It is an extraordinary fact that in just three years, 2011,
2012 and 2013, China used more cement than the United States
did in the 20th century, 6.6 billion tonnes compared with 4.4
billion, according to figures from the U.S. Geological Survey.
LONDON – “Why did nobody see it coming?” With this simple question, posed to Professor Luis Garicano of the London School of Economics in November 2008, Britain’s Queen Elizabeth famously summed up the layman’s astonishment that an obscure part of the derivatives universe could trigger a global financial crisis.
A similar question might be posed of the world’s miners right now. Having collectively bet the house on a commodities “supercycle” only to see the “super” part of that cycle dissolve in front of their eyes, they are now fighting the numerous fires engulfing their overstretched balance sheets.
They simply don’t appear to have seen it coming.

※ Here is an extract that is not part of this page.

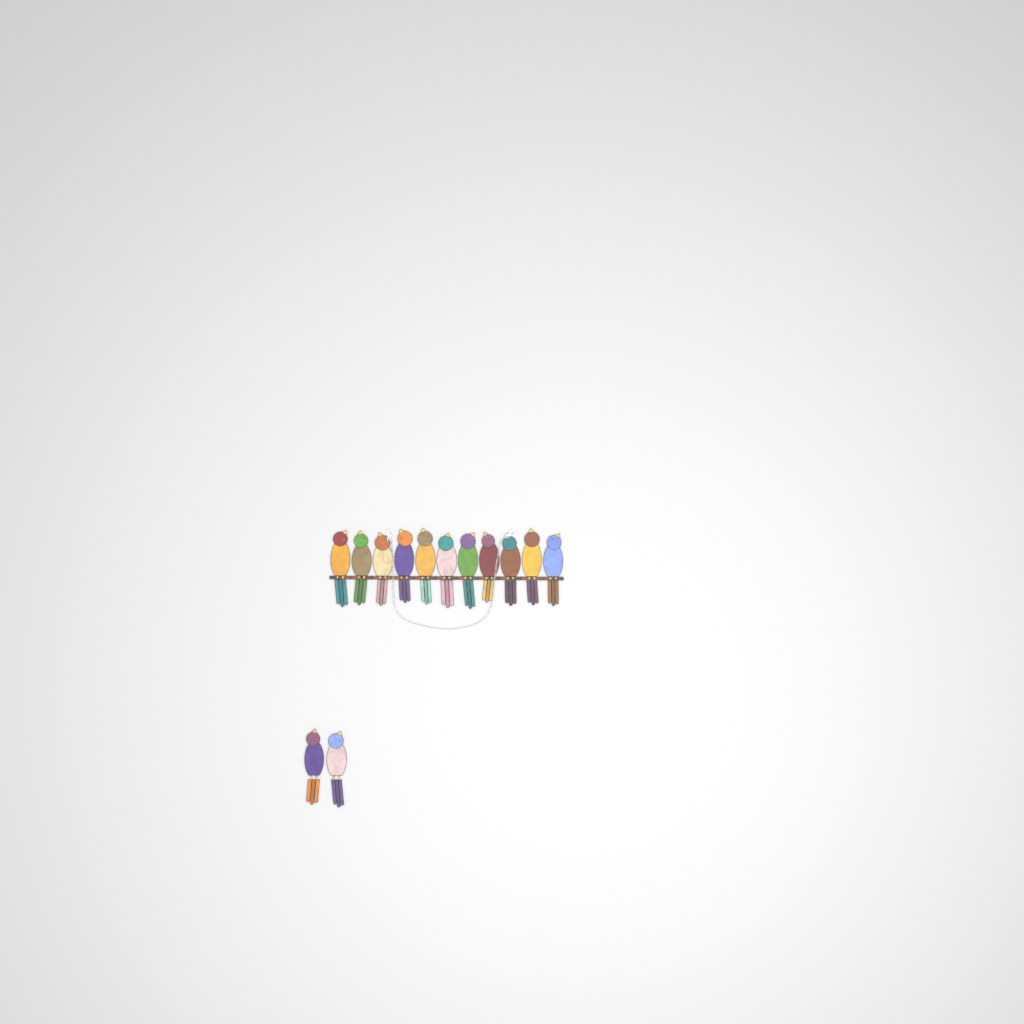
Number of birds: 13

But then, if you believe Andrew Mackenzie, chief executive of BHP Billiton, they didn’t see the original boom coming either.

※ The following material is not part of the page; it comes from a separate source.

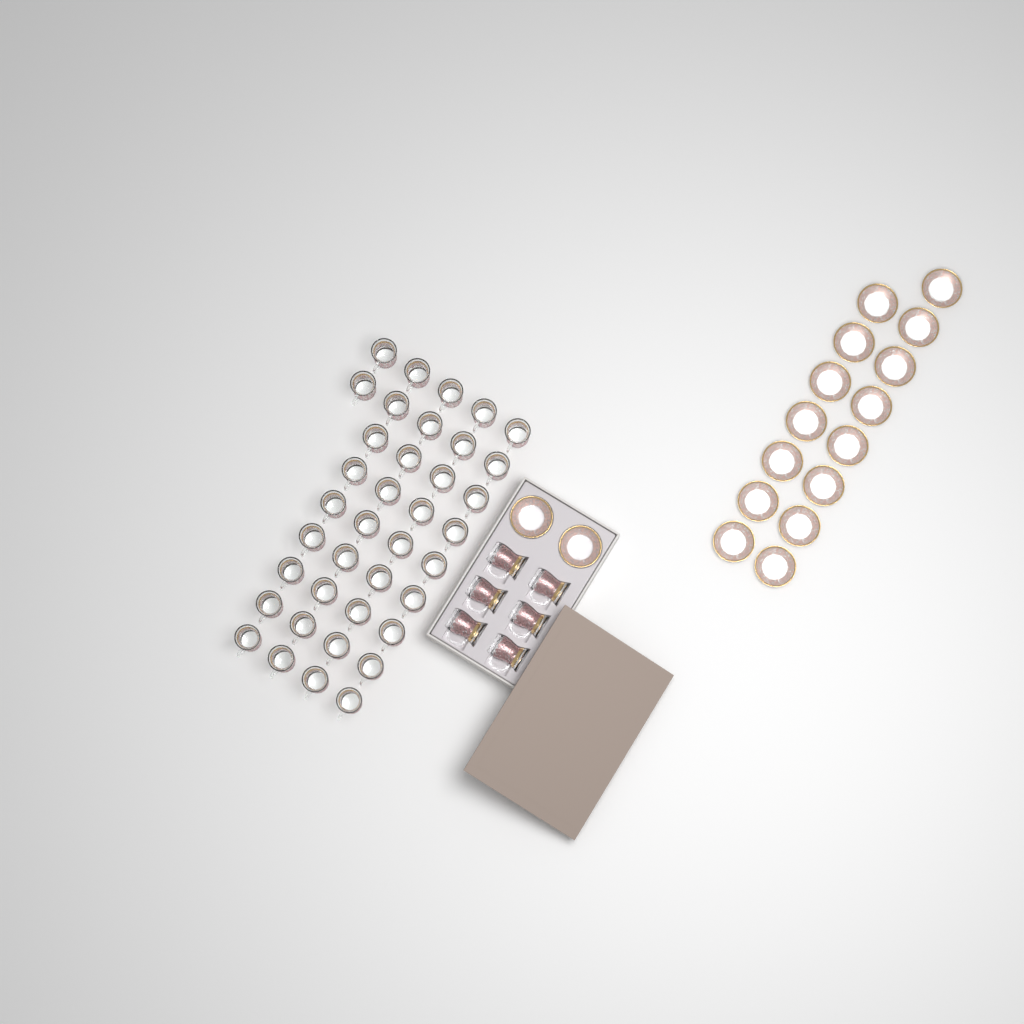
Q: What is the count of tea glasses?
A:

Speaking at the AFR Summit in Melbourne earlier this week, Mackenzie confessed that the economic rise of China earlier this century “happened at a scale and a pace we simply didn’t see coming.”
“Many (including BHP Billiton) were unprepared for what has been the greatest commodities boom of our time.”
Having failed to foresee the boom, they also failed to foresee the bust.
“While BHP Billiton anticipated emerging trends that signaled the end of the boom, we didn’t expect the scale and the speed with which it happened.”